__Problem statement__
How many lines in the items below contain the string "that", counting only matches with the same letter case? Reply with the number alone.

━━━ Data shown ━━━

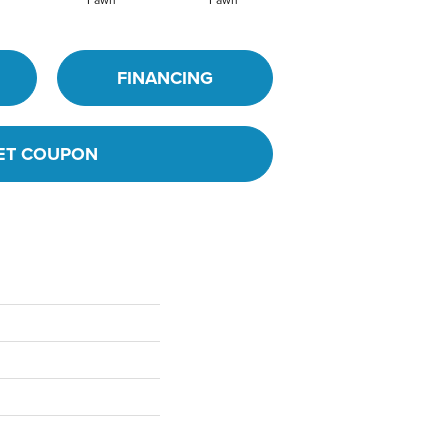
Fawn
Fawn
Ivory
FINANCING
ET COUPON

━━━
━━━ Data shown ━━━

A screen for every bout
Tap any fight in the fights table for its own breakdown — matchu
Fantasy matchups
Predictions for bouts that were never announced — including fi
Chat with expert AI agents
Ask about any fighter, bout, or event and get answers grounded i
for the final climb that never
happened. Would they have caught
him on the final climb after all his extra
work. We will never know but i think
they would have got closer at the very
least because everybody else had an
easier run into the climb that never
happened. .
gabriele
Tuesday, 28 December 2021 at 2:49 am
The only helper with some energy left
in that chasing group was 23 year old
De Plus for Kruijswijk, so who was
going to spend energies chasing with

━━━
━━━ Data shown ━━━

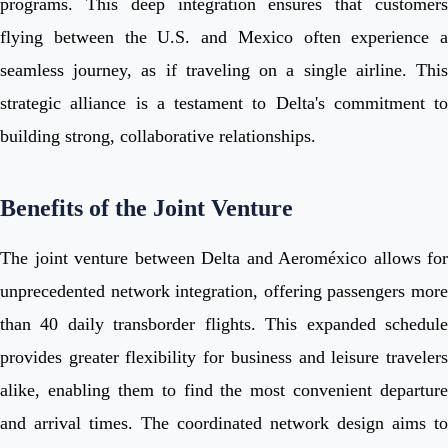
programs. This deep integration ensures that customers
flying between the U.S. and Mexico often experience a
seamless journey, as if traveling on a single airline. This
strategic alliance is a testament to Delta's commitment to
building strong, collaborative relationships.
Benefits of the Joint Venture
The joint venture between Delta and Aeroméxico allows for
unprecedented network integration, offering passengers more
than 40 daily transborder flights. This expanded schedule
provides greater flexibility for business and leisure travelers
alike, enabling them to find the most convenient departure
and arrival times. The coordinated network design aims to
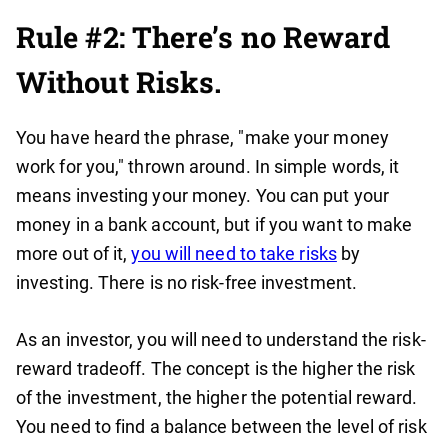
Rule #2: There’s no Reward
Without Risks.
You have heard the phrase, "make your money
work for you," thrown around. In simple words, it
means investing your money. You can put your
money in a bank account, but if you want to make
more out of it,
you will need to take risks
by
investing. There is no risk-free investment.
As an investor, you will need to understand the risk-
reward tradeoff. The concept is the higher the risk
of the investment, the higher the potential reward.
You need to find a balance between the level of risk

━━━

__Worked solution__
5